- [Texto fornecido]:
Re: MOTE POESIA ONLINE DIA 21/12/2007 POSTAR APÓS MEIA NOITE « Resposta #19 em: 23/Dez/07 08:28 » Citar Modificar -------------------------------------------------------------------------------- 

Citação de: Mara Regina Weiss em 20/Dez/07 22:47 "O Natal agita uma varinha mágica sobre todo o mundo, e observe, tudo é mais suave e mais bonito." Norman Vincent Peale "


Recordações de natais da minha vida 


A mãe gostava muito deste período festivo, que se repetiu todos os anos na sua vida, e que nos arrastou transmitindo-nos essa alegria.. 
Falando da mãe, falo do pai também, que se envolvia também nesta ordem natalícia, embora quem fosse mais arreigada aos costumes era efectivamente a mãe, por tradição familiar e, festejava esta data de acordo com os usos e costumes da sua terra Natal. 
Quando foi para África, transportou consigo, todo a tradição natalícia a que estava habituada a viver. 
Assim, fui vivenciando toda a minha vida assim como os meus irmãos, neste embalar de ceias opíparas de perus, (que eu vi matar, felizmente poucas vezes…não me agradava tal cena.) em  festas  que  tinham um mixto de paganismo e religiosidade. 
Quanto aos perús, a grande tradição comestivel, estes passavam por um cerimonial de grande bebedeira antes de serem sacrificados e irem para a panela. Confessso que era a coisa que a meus olhos eu achava uma crueldade, mas tradição é tradição. 
Havia também, o hábito bem arreigado do bacalhau cozido com couve troncha, a chamada couve portuguesa, bem regada com o bom azeite e, o marisco, que tínhamos em grande quantidade nesta abençoada terra tropical 
As velhoses,uma espécie de sonhos, uma iguaria feita de abóbora fritos em azeite e embrulhados em açúcar e canela. Velhoses, tipico de terras ribatejanas, nossa origem. 
Os sonhos era coisa diferente que a mãe não fazia. Também se faziam as azevias e os cuscurões, as rabanadas, assim como o bolo-rei e outros doces como o bom arroz doce. 
Tudo isto saia das maravilhosas mãos da minha mãe, a rainha da cozinha que, não lamentava o esforço que fazia, estando horas a fio de pé ao fogão. Claro havia sempre ajudas, evidentemente, mas a chefia era dela. 
Quanto á mesa  posta com esmero, com a melhor toalha e enfeites eram também motivo de admiração. 
Por nossa conta ficava a àrvore e o presépio. A àrvore era bem enfeitada de bolinhas e fiozinhos e muito algodão, a fingir a neve, que não tinhamos, e iluminada com lâmpadas coloridas. Depois, o presépio era ornamentado com tudo o que apanhavamos, ervas, musgo, pedras e , com as imagens de N.. Senhora S. José,  os pastores os reis magos e outras figurinhas. Todos os anos se acrescentavam figuras.

- [Dados apresentados]:
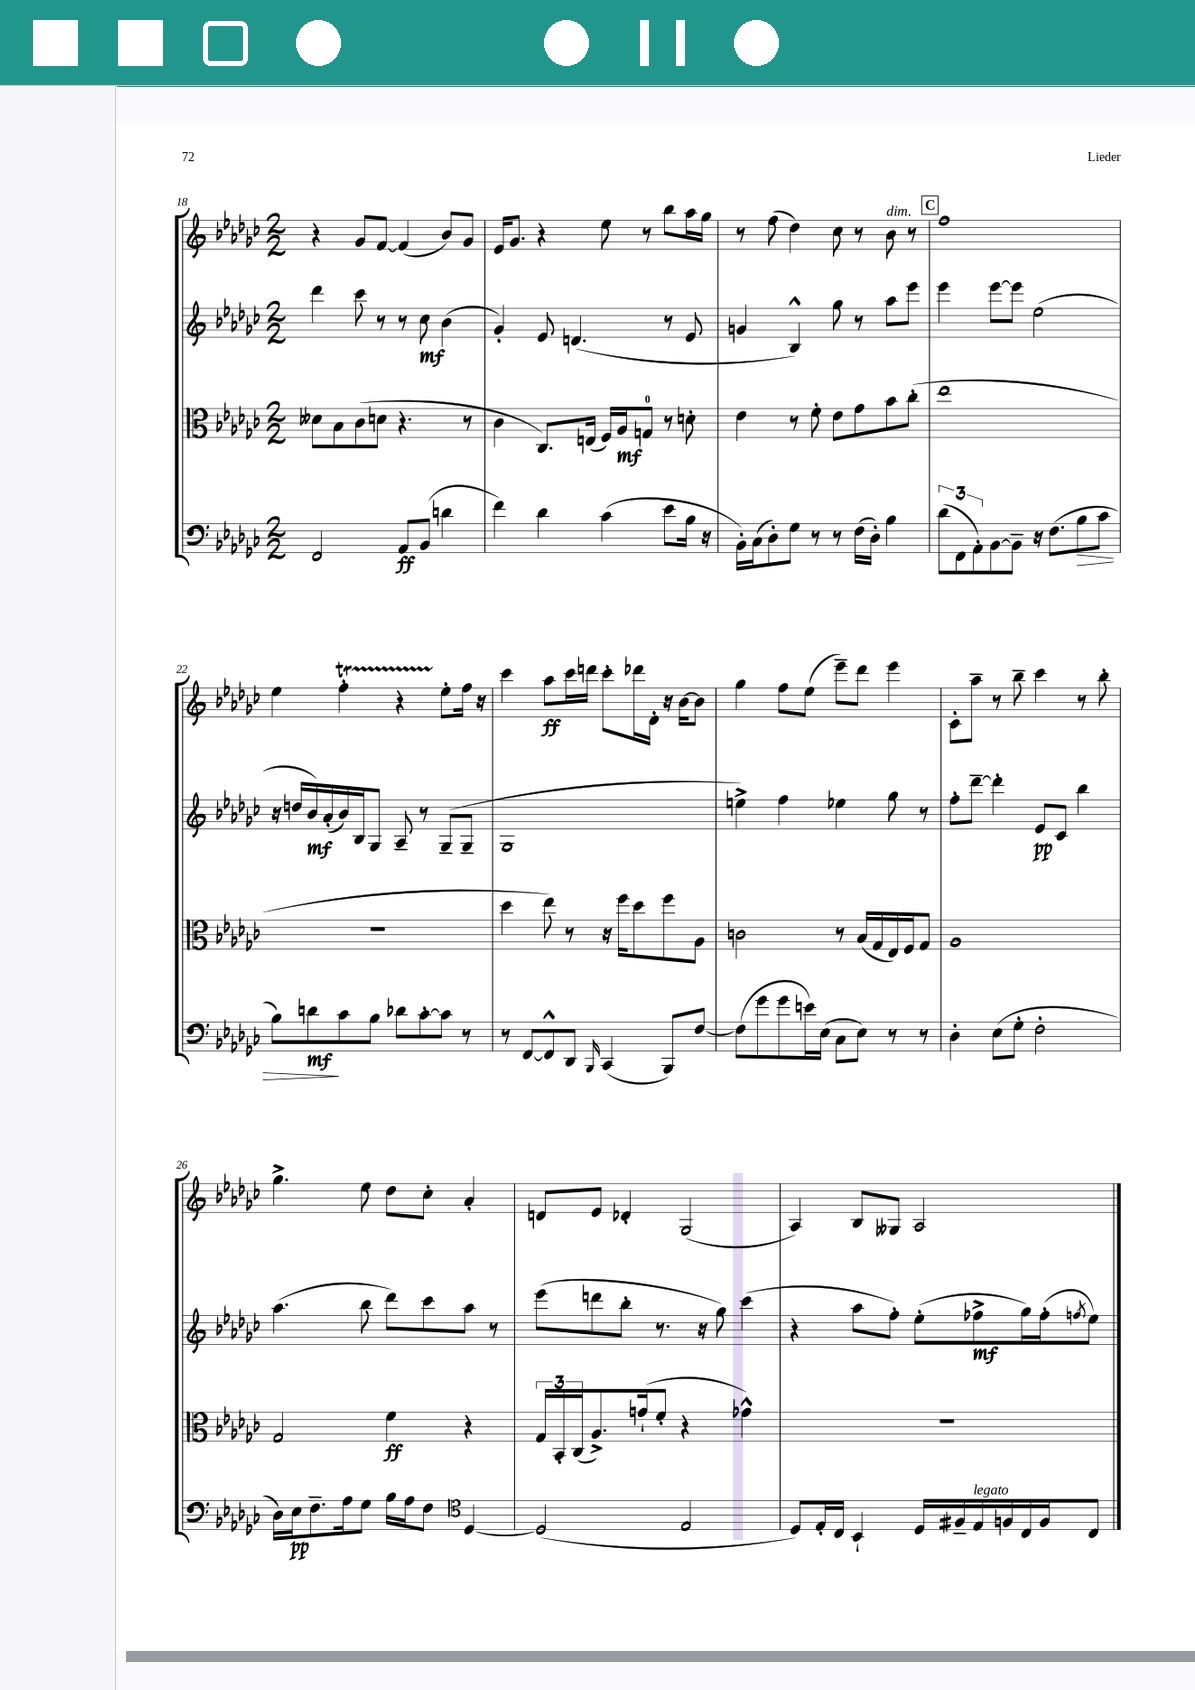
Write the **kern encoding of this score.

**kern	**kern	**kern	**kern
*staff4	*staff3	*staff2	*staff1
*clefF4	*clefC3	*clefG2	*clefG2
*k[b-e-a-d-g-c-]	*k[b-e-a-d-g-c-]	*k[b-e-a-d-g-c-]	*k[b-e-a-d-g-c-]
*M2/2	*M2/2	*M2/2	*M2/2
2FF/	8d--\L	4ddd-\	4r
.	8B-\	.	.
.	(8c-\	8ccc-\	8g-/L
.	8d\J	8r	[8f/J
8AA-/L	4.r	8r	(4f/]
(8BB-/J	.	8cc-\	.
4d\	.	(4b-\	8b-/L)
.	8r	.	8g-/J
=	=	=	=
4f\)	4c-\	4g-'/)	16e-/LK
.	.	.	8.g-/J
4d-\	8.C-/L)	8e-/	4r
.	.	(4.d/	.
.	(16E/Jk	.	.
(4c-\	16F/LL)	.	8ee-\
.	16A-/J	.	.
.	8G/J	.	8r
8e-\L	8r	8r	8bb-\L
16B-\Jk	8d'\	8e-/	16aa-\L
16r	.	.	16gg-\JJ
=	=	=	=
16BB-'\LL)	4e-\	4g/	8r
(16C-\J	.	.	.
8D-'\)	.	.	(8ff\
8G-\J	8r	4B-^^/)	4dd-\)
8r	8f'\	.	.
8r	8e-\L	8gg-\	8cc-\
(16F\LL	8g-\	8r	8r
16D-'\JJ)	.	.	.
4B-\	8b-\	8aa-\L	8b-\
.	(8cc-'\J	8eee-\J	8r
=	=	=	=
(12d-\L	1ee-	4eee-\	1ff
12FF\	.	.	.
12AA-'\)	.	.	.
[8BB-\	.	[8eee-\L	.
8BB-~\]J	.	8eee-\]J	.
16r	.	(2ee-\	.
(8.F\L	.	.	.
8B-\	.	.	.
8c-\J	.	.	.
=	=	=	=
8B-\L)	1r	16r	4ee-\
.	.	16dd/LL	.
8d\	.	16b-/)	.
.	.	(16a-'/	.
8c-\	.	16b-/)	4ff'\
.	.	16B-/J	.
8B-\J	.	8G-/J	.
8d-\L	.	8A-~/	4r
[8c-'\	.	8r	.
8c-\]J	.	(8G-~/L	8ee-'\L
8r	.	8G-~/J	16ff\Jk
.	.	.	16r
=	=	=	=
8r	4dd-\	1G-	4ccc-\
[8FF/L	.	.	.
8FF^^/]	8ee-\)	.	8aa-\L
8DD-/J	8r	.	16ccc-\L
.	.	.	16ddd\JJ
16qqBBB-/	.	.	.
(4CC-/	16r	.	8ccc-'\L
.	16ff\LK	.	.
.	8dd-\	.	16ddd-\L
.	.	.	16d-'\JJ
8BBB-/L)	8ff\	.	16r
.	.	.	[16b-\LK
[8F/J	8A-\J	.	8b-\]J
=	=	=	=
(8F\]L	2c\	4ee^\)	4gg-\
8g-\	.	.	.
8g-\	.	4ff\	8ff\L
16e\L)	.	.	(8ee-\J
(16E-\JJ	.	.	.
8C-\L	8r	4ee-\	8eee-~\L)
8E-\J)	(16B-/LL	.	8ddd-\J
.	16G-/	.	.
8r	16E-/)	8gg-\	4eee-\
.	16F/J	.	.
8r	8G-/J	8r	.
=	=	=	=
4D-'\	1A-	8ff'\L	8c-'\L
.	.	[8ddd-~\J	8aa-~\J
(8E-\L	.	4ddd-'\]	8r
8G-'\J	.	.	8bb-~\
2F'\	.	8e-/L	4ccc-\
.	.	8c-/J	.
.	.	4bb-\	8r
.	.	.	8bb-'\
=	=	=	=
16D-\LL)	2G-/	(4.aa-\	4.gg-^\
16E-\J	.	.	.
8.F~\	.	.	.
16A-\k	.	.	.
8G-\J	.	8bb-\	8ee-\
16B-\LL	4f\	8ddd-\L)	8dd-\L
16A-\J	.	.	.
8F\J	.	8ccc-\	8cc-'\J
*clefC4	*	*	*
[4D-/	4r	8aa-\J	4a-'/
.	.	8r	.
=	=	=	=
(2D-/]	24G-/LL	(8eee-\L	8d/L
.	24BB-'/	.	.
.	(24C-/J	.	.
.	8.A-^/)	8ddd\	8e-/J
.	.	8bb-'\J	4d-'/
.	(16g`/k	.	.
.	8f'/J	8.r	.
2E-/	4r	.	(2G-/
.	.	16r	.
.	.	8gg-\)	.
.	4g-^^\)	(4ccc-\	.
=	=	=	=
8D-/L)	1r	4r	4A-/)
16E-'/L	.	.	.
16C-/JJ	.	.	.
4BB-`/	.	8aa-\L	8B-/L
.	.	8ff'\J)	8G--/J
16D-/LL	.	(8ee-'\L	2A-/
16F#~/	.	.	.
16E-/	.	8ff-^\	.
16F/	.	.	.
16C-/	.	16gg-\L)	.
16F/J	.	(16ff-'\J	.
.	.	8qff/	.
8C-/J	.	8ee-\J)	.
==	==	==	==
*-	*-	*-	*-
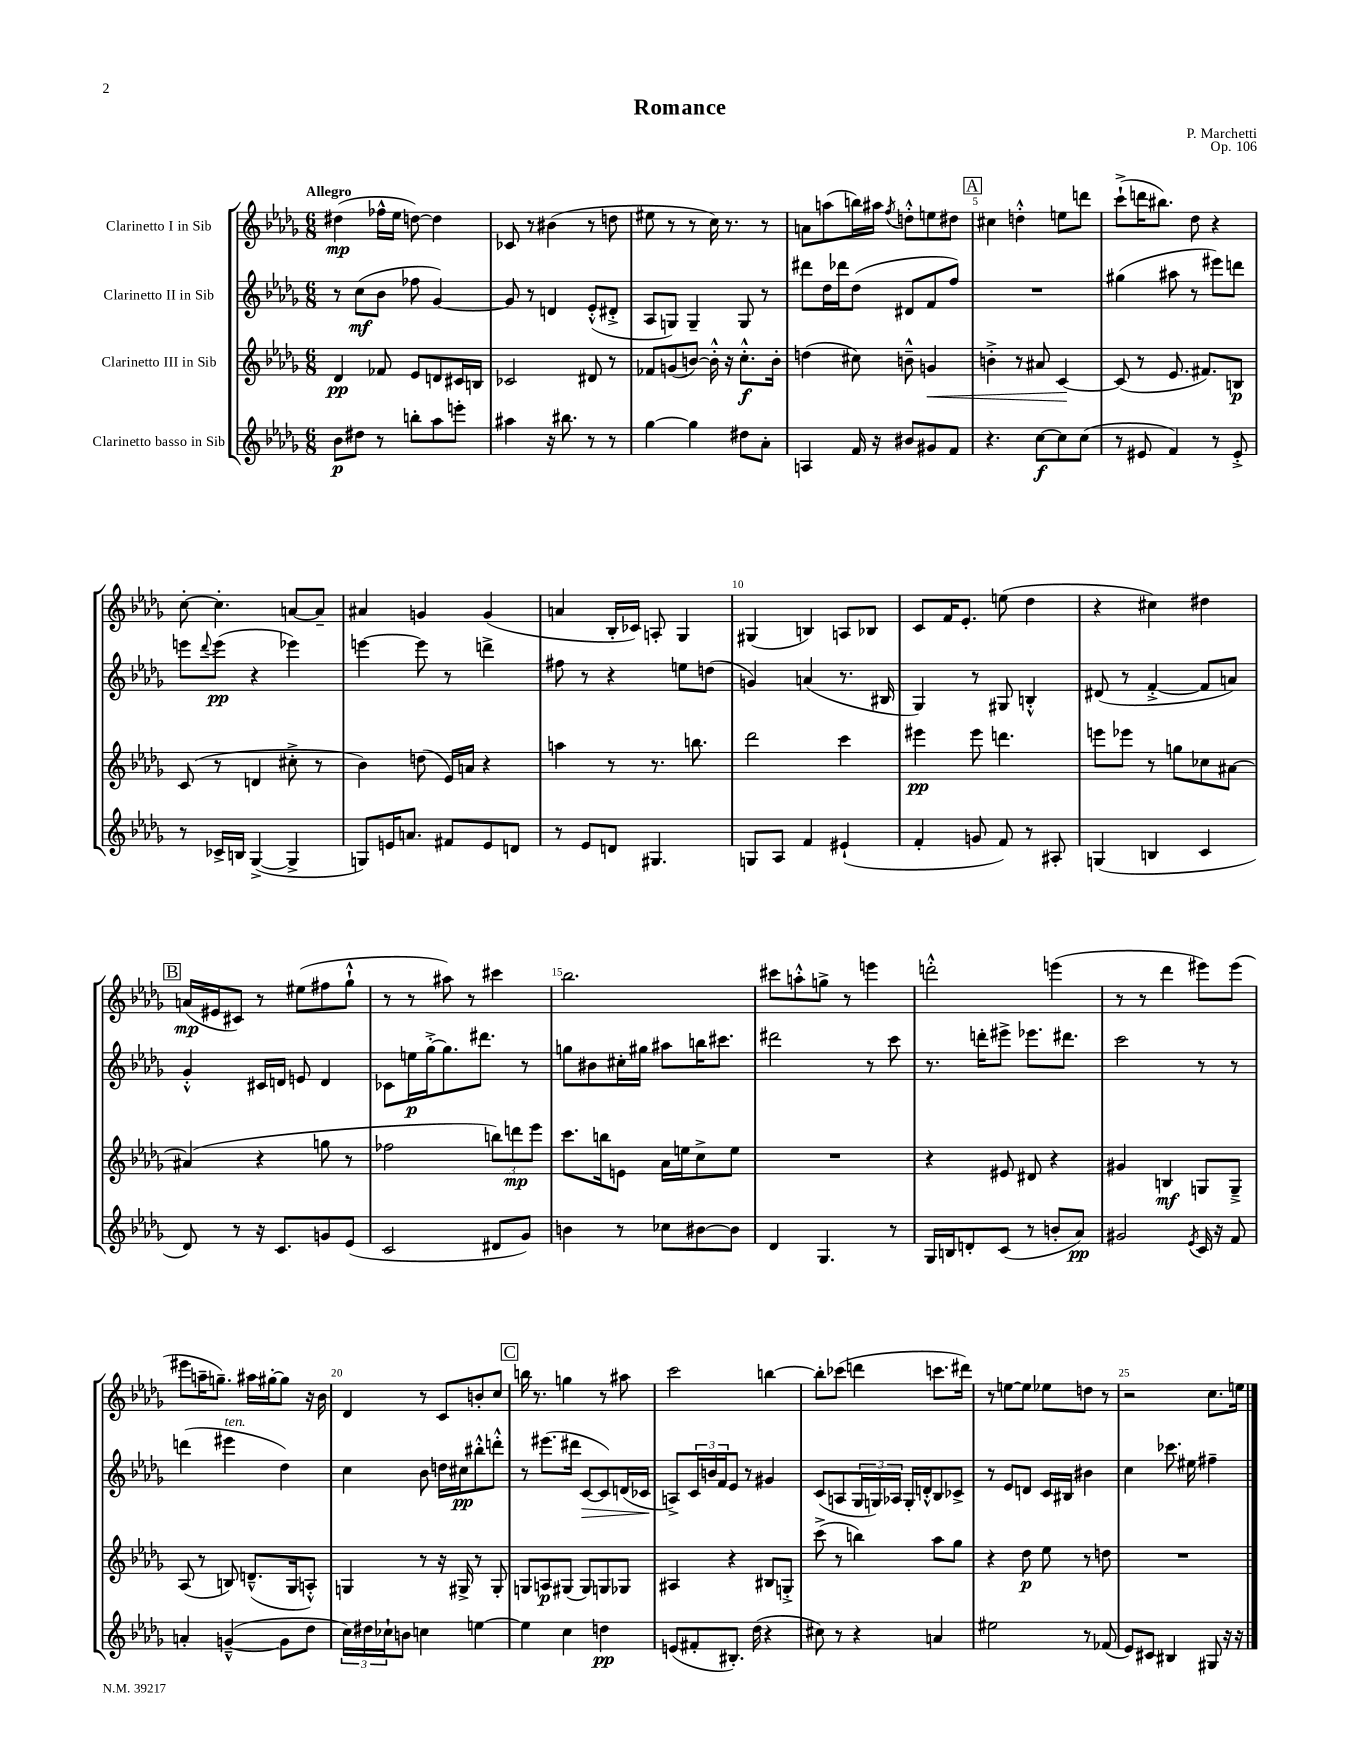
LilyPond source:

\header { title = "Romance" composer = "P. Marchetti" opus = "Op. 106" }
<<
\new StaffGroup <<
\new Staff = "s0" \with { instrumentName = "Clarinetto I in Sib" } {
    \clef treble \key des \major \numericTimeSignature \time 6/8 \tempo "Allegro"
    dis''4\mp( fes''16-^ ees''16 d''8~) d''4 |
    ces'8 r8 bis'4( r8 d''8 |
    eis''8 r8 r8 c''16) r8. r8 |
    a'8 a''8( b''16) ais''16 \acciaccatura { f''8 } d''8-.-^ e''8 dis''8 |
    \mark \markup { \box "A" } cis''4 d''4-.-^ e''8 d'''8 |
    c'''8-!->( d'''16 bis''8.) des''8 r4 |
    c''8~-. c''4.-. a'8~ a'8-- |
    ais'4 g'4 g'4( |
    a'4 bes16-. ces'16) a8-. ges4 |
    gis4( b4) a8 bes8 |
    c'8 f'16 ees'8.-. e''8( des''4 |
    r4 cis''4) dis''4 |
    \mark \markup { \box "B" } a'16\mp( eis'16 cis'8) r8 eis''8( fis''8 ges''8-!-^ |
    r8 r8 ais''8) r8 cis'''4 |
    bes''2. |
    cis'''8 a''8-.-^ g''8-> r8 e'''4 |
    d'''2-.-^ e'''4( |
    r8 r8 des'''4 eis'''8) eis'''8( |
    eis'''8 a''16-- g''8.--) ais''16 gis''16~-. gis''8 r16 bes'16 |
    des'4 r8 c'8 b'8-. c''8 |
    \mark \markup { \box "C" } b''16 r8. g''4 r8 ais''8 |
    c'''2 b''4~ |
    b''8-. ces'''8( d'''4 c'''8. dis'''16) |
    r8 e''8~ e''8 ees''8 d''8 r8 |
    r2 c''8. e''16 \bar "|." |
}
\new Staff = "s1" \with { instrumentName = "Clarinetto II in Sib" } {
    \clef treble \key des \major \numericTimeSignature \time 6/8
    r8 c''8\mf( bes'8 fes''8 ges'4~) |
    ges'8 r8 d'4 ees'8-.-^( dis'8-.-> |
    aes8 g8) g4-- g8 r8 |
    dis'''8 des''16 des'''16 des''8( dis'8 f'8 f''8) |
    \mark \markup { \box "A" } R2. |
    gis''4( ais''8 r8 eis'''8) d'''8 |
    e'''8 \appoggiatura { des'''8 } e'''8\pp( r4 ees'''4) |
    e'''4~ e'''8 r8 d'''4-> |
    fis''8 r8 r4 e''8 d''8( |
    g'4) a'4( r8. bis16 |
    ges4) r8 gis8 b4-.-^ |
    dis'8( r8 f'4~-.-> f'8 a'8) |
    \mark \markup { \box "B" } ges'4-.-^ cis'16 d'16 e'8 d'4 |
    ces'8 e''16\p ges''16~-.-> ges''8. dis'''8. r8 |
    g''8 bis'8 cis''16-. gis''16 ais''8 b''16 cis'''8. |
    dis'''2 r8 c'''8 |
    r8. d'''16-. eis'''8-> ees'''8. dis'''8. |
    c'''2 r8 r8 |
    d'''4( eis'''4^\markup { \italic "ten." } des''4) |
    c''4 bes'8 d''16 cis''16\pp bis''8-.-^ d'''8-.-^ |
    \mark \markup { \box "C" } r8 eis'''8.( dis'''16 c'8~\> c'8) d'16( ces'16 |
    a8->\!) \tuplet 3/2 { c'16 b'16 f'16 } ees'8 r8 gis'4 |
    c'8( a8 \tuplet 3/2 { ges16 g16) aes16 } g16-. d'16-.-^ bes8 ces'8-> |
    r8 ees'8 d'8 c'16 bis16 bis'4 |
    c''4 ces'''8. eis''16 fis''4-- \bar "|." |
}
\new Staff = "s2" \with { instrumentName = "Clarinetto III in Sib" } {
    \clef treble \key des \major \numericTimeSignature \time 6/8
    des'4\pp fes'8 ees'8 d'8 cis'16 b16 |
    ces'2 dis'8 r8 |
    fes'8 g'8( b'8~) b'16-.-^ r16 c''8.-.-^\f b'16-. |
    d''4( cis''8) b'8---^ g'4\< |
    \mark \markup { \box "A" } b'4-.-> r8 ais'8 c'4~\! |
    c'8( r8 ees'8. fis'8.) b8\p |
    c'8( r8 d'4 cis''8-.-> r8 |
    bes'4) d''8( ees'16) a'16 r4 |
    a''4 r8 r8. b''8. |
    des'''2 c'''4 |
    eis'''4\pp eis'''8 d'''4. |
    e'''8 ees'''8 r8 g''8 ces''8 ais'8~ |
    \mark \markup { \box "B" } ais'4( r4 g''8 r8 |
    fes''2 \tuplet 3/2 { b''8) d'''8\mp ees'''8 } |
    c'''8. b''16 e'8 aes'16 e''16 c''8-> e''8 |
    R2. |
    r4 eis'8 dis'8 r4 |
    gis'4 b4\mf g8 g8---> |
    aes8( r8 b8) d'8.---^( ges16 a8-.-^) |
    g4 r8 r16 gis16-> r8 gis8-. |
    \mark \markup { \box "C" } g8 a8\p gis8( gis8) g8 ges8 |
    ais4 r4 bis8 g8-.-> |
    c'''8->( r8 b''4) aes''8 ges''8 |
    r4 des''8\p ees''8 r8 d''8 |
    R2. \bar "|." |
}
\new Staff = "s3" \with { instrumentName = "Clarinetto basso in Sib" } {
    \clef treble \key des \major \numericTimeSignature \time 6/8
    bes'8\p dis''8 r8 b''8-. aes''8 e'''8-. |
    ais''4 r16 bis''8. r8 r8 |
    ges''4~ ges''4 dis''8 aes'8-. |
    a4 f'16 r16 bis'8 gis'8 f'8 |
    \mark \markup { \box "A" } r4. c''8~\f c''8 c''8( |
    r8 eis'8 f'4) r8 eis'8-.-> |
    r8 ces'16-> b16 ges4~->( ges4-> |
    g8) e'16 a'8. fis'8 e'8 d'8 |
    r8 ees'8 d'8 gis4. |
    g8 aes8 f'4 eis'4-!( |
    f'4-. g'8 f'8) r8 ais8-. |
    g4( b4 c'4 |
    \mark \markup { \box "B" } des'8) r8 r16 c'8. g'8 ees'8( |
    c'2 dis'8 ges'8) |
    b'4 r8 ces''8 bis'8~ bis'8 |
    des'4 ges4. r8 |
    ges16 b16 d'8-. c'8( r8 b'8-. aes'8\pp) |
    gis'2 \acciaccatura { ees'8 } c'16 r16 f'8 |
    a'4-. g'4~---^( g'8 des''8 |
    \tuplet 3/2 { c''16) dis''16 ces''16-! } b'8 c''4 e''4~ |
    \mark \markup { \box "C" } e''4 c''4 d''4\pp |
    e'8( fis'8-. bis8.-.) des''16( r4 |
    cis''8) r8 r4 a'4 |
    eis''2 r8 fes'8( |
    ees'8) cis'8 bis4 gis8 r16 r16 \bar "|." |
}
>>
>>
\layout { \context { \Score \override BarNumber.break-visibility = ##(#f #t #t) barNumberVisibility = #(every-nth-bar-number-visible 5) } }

- [Requisitos das tarefas]:
(a) Liste todos os itens com que, segundo o texto sobre recordações de Natal, a árvore era enfeitada e iluminada.
(b) Transcreva do texto sobre recordações de Natal o trecho que vai de "Recordações de natais" a "paganismo e religiosidade.".
Por favor, use somente o texto sobre recordações de Natal.

- [Soluções das tarefas]:
(a) bolinhas; fiozinhos; algodão; lâmpadas coloridas

(b)
Recordações de natais da minha vida 


A mãe gostava muito deste período festivo, que se repetiu todos os anos na sua vida, e que nos arrastou transmitindo-nos essa alegria.. 
Falando da mãe, falo do pai também, que se envolvia também nesta ordem natalícia, embora quem fosse mais arreigada aos costumes era efectivamente a mãe, por tradição familiar e, festejava esta data de acordo com os usos e costumes da sua terra Natal. 
Quando foi para África, transportou consigo, todo a tradição natalícia a que estava habituada a viver. 
Assim, fui vivenciando toda a minha vida assim como os meus irmãos, neste embalar de ceias opíparas de perus, (que eu vi matar, felizmente poucas vezes…não me agradava tal cena.) em  festas  que  tinham um mixto de paganismo e religiosidade.